■ The input:
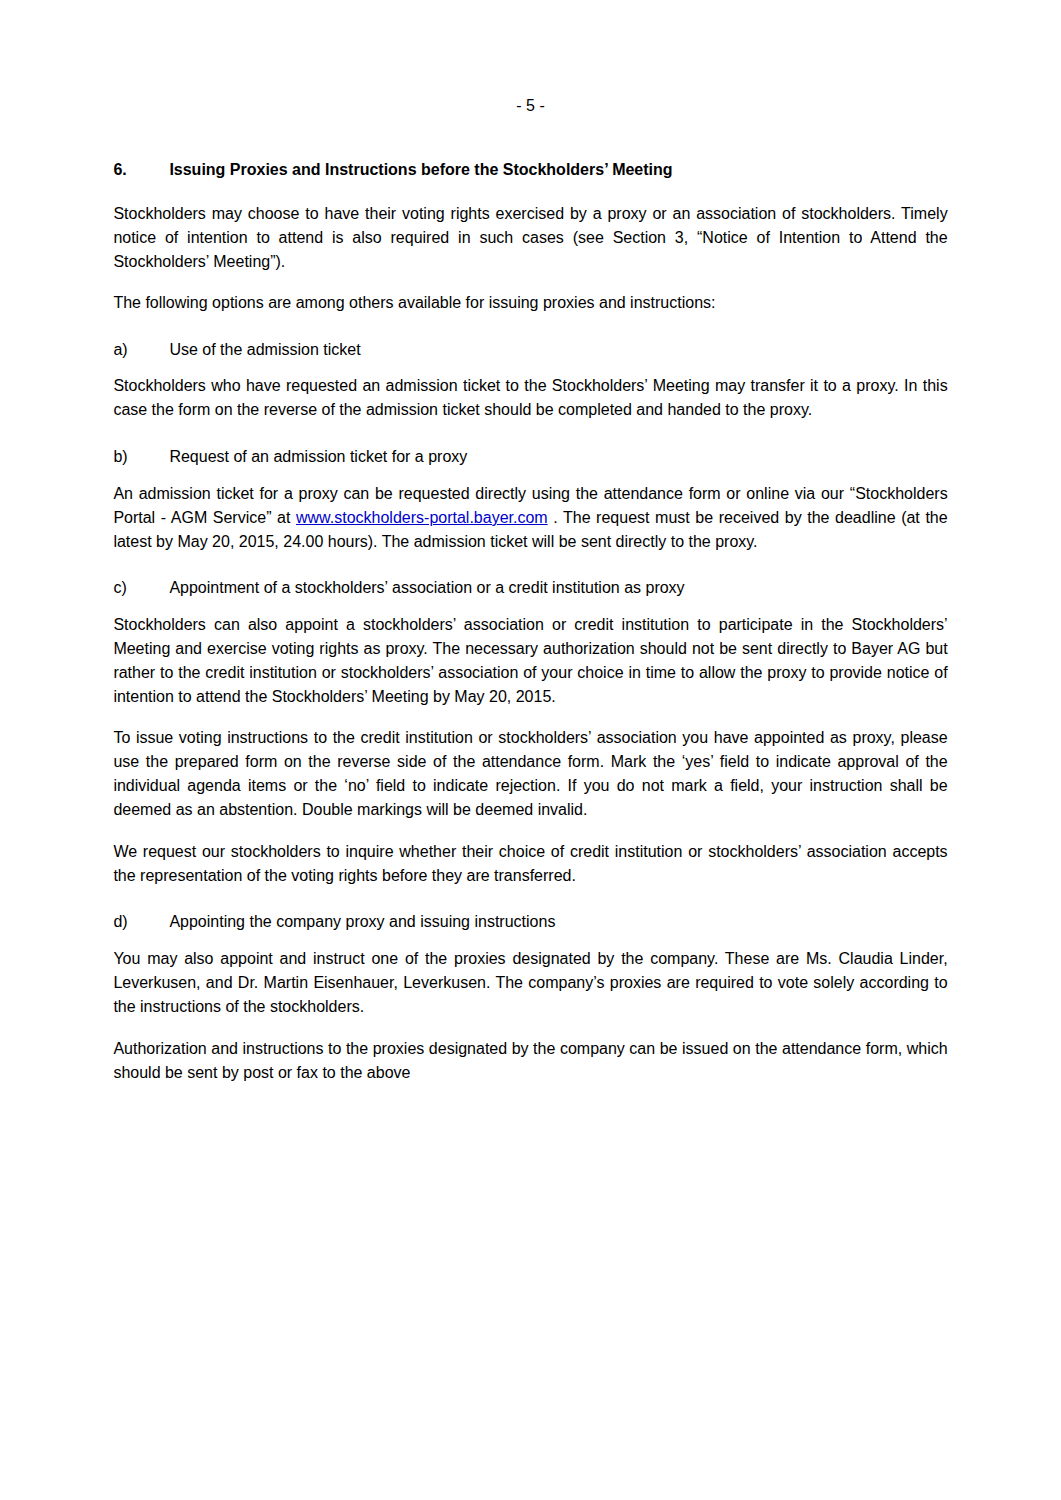- 5 -
6. Issuing Proxies and Instructions before the Stockholders’ Meeting
Stockholders may choose to have their voting rights exercised by a proxy or an association of stockholders. Timely notice of intention to attend is also required in such cases (see Section 3, “Notice of Intention to Attend the Stockholders’ Meeting”).
The following options are among others available for issuing proxies and instructions:
a) Use of the admission ticket
Stockholders who have requested an admission ticket to the Stockholders’ Meeting may transfer it to a proxy. In this case the form on the reverse of the admission ticket should be completed and handed to the proxy.
b) Request of an admission ticket for a proxy
An admission ticket for a proxy can be requested directly using the attendance form or online via our “Stockholders Portal - AGM Service” at www.stockholders-portal.bayer.com . The request must be received by the deadline (at the latest by May 20, 2015, 24.00 hours). The admission ticket will be sent directly to the proxy.
c) Appointment of a stockholders’ association or a credit institution as proxy
Stockholders can also appoint a stockholders’ association or credit institution to participate in the Stockholders’ Meeting and exercise voting rights as proxy. The necessary authorization should not be sent directly to Bayer AG but rather to the credit institution or stockholders’ association of your choice in time to allow the proxy to provide notice of intention to attend the Stockholders’ Meeting by May 20, 2015.
To issue voting instructions to the credit institution or stockholders’ association you have appointed as proxy, please use the prepared form on the reverse side of the attendance form. Mark the ‘yes’ field to indicate approval of the individual agenda items or the ‘no’ field to indicate rejection. If you do not mark a field, your instruction shall be deemed as an abstention. Double markings will be deemed invalid.
We request our stockholders to inquire whether their choice of credit institution or stockholders’ association accepts the representation of the voting rights before they are transferred.
d) Appointing the company proxy and issuing instructions
You may also appoint and instruct one of the proxies designated by the company. These are Ms. Claudia Linder, Leverkusen, and Dr. Martin Eisenhauer, Leverkusen. The company’s proxies are required to vote solely according to the instructions of the stockholders.
Authorization and instructions to the proxies designated by the company can be issued on the attendance form, which should be sent by post or fax to the above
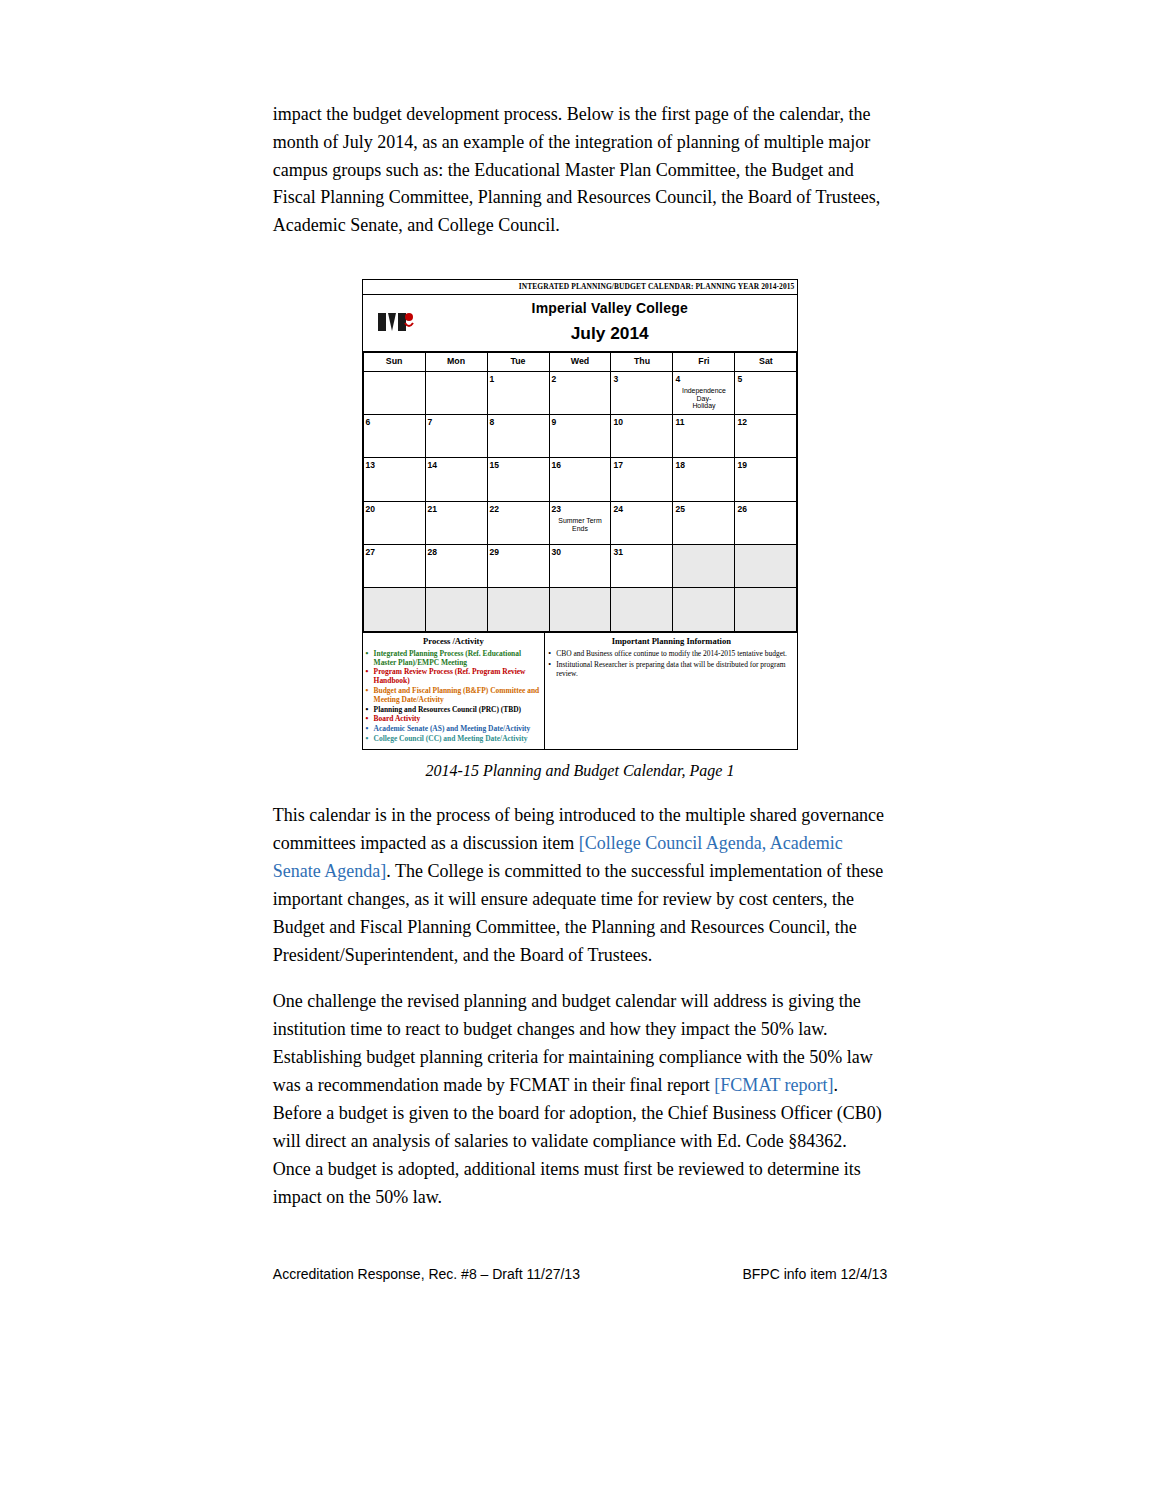impact the budget development process. Below is the first page of the calendar, the month of July 2014, as an example of the integration of planning of multiple major campus groups such as: the Educational Master Plan Committee, the Budget and Fiscal Planning Committee, Planning and Resources Council, the Board of Trustees, Academic Senate, and College Council.
INTEGRATED PLANNING/BUDGET CALENDAR: PLANNING YEAR 2014-2015
Imperial Valley College
July 2014
| Sun | Mon | Tue | Wed | Thu | Fri | Sat |
| --- | --- | --- | --- | --- | --- | --- |
| | | 1 | 2 | 3 | 4 Independence Day- Holiday | 5 |
| 6 | 7 | 8 | 9 | 10 | 11 | 12 |
| 13 | 14 | 15 | 16 | 17 | 18 | 19 |
| 20 | 21 | 22 | 23 Summer Term Ends | 24 | 25 | 26 |
| 27 | 28 | 29 | 30 | 31 | | |
Process /Activity
Integrated Planning Process (Ref. Educational Master Plan)/EMPC Meeting
Program Review Process (Ref. Program Review Handbook)
Budget and Fiscal Planning (B&FP) Committee and Meeting Date/Activity
Planning and Resources Council (PRC) (TBD)
Board Activity
Academic Senate (AS) and Meeting Date/Activity
College Council (CC) and Meeting Date/Activity
Important Planning Information
CBO and Business office continue to modify the 2014-2015 tentative budget.
Institutional Researcher is preparing data that will be distributed for program review.
2014-15 Planning and Budget Calendar, Page 1
This calendar is in the process of being introduced to the multiple shared governance committees impacted as a discussion item [College Council Agenda, Academic Senate Agenda]. The College is committed to the successful implementation of these important changes, as it will ensure adequate time for review by cost centers, the Budget and Fiscal Planning Committee, the Planning and Resources Council, the President/Superintendent, and the Board of Trustees.
One challenge the revised planning and budget calendar will address is giving the institution time to react to budget changes and how they impact the 50% law. Establishing budget planning criteria for maintaining compliance with the 50% law was a recommendation made by FCMAT in their final report [FCMAT report]. Before a budget is given to the board for adoption, the Chief Business Officer (CB0) will direct an analysis of salaries to validate compliance with Ed. Code §84362. Once a budget is adopted, additional items must first be reviewed to determine its impact on the 50% law.
Accreditation Response, Rec. #8 – Draft 11/27/13
BFPC info item 12/4/13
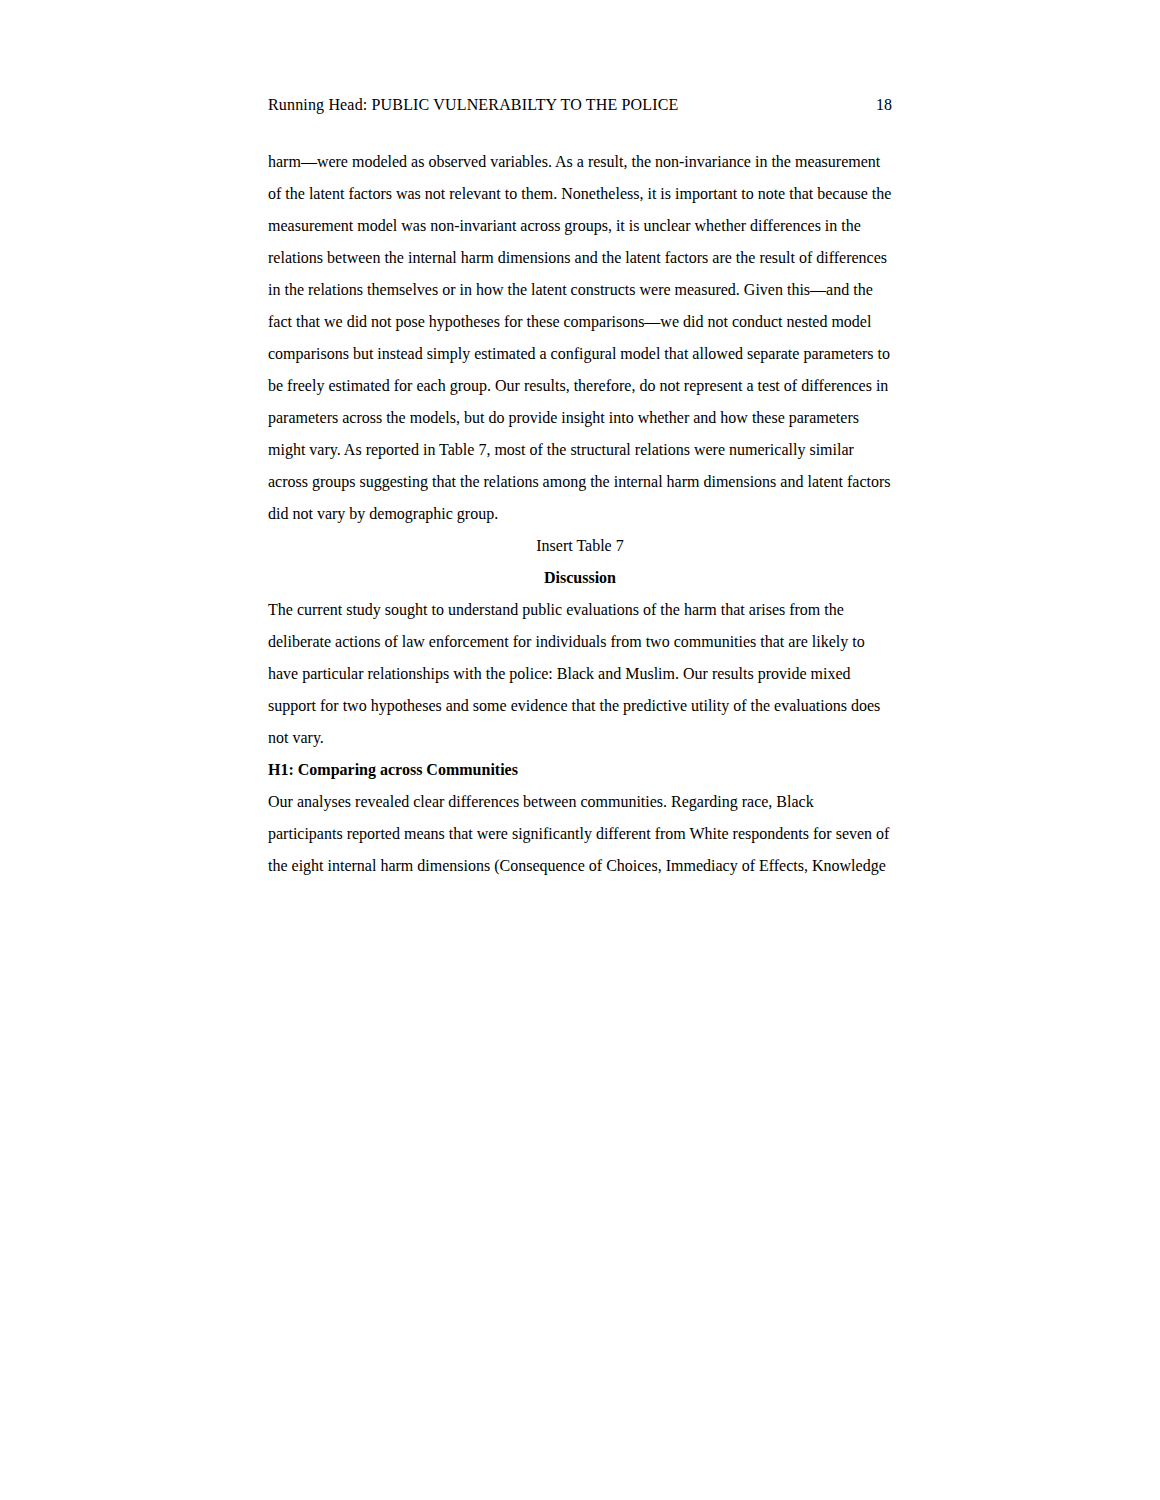Running Head: PUBLIC VULNERABILTY TO THE POLICE 18
harm—were modeled as observed variables. As a result, the non-invariance in the measurement of the latent factors was not relevant to them. Nonetheless, it is important to note that because the measurement model was non-invariant across groups, it is unclear whether differences in the relations between the internal harm dimensions and the latent factors are the result of differences in the relations themselves or in how the latent constructs were measured. Given this—and the fact that we did not pose hypotheses for these comparisons—we did not conduct nested model comparisons but instead simply estimated a configural model that allowed separate parameters to be freely estimated for each group. Our results, therefore, do not represent a test of differences in parameters across the models, but do provide insight into whether and how these parameters might vary. As reported in Table 7, most of the structural relations were numerically similar across groups suggesting that the relations among the internal harm dimensions and latent factors did not vary by demographic group.
Insert Table 7
Discussion
The current study sought to understand public evaluations of the harm that arises from the deliberate actions of law enforcement for individuals from two communities that are likely to have particular relationships with the police: Black and Muslim. Our results provide mixed support for two hypotheses and some evidence that the predictive utility of the evaluations does not vary.
H1: Comparing across Communities
Our analyses revealed clear differences between communities. Regarding race, Black participants reported means that were significantly different from White respondents for seven of the eight internal harm dimensions (Consequence of Choices, Immediacy of Effects, Knowledge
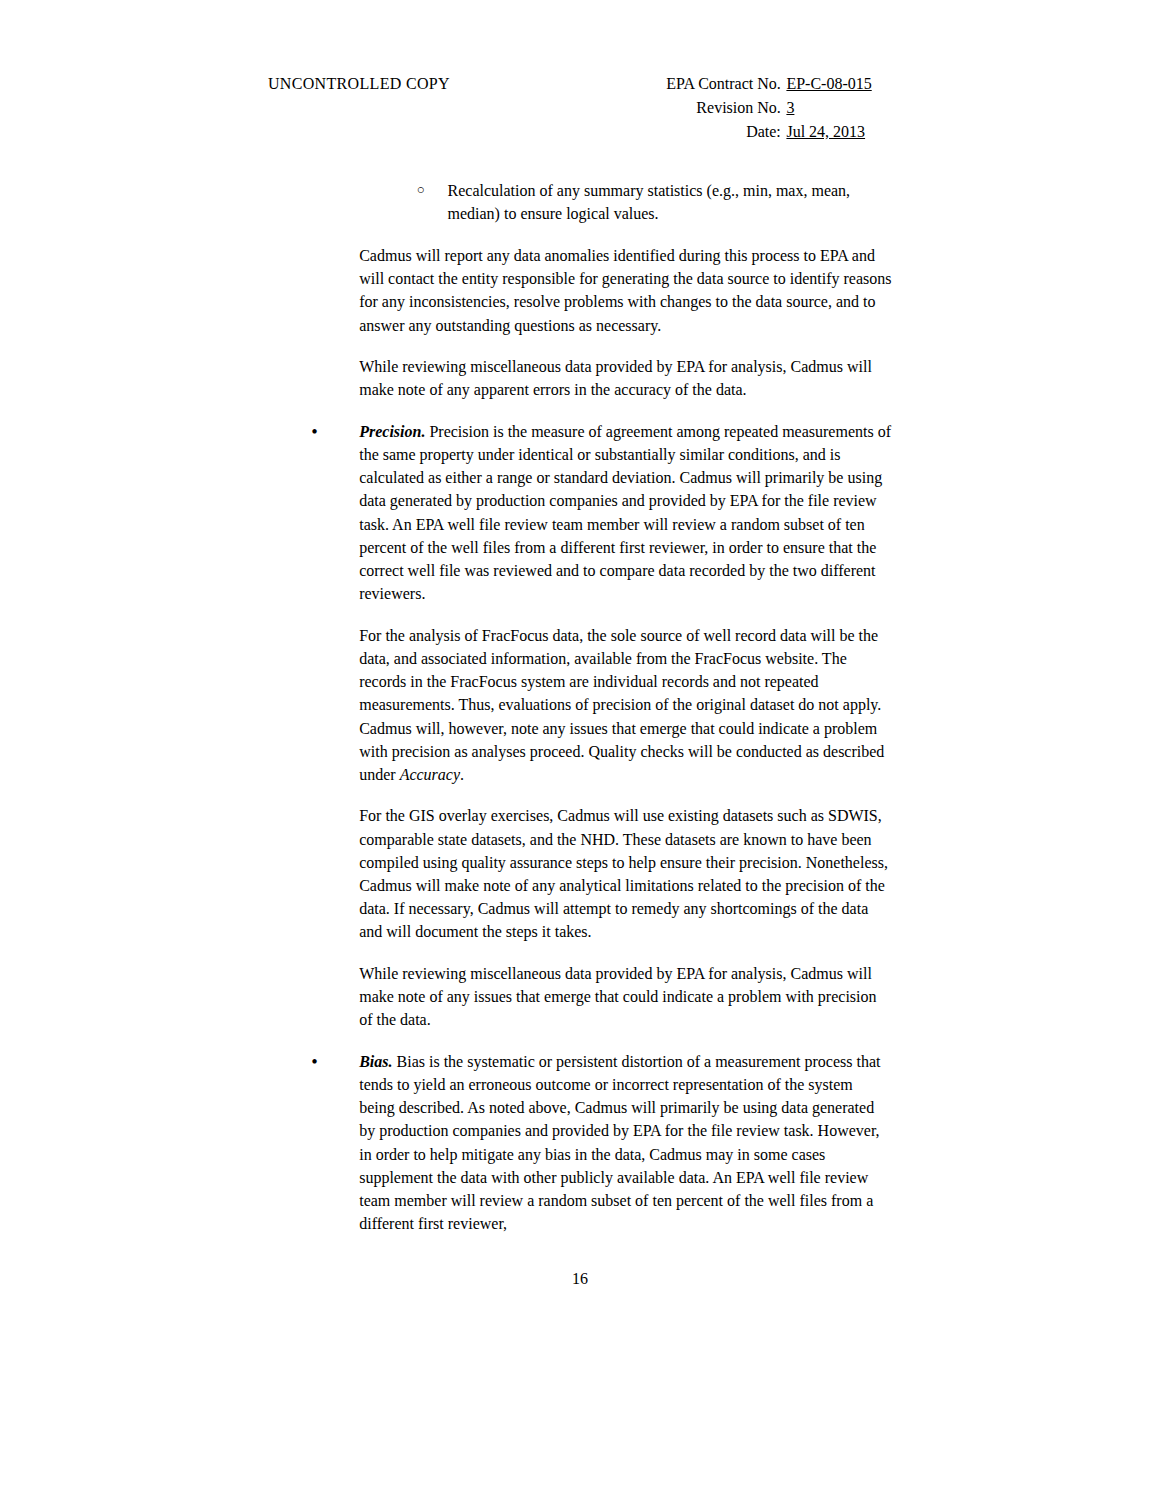UNCONTROLLED COPY
EPA Contract No. EP-C-08-015
Revision No. 3
Date: Jul 24, 2013
Recalculation of any summary statistics (e.g., min, max, mean, median) to ensure logical values.
Cadmus will report any data anomalies identified during this process to EPA and will contact the entity responsible for generating the data source to identify reasons for any inconsistencies, resolve problems with changes to the data source, and to answer any outstanding questions as necessary.
While reviewing miscellaneous data provided by EPA for analysis, Cadmus will make note of any apparent errors in the accuracy of the data.
Precision. Precision is the measure of agreement among repeated measurements of the same property under identical or substantially similar conditions, and is calculated as either a range or standard deviation. Cadmus will primarily be using data generated by production companies and provided by EPA for the file review task. An EPA well file review team member will review a random subset of ten percent of the well files from a different first reviewer, in order to ensure that the correct well file was reviewed and to compare data recorded by the two different reviewers.
For the analysis of FracFocus data, the sole source of well record data will be the data, and associated information, available from the FracFocus website. The records in the FracFocus system are individual records and not repeated measurements. Thus, evaluations of precision of the original dataset do not apply. Cadmus will, however, note any issues that emerge that could indicate a problem with precision as analyses proceed. Quality checks will be conducted as described under Accuracy.
For the GIS overlay exercises, Cadmus will use existing datasets such as SDWIS, comparable state datasets, and the NHD. These datasets are known to have been compiled using quality assurance steps to help ensure their precision. Nonetheless, Cadmus will make note of any analytical limitations related to the precision of the data. If necessary, Cadmus will attempt to remedy any shortcomings of the data and will document the steps it takes.
While reviewing miscellaneous data provided by EPA for analysis, Cadmus will make note of any issues that emerge that could indicate a problem with precision of the data.
Bias. Bias is the systematic or persistent distortion of a measurement process that tends to yield an erroneous outcome or incorrect representation of the system being described. As noted above, Cadmus will primarily be using data generated by production companies and provided by EPA for the file review task. However, in order to help mitigate any bias in the data, Cadmus may in some cases supplement the data with other publicly available data. An EPA well file review team member will review a random subset of ten percent of the well files from a different first reviewer,
16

■ Activity: Your answer should be a single number: how many lines in the preceding entries contain "measurements".

■ Response below: 2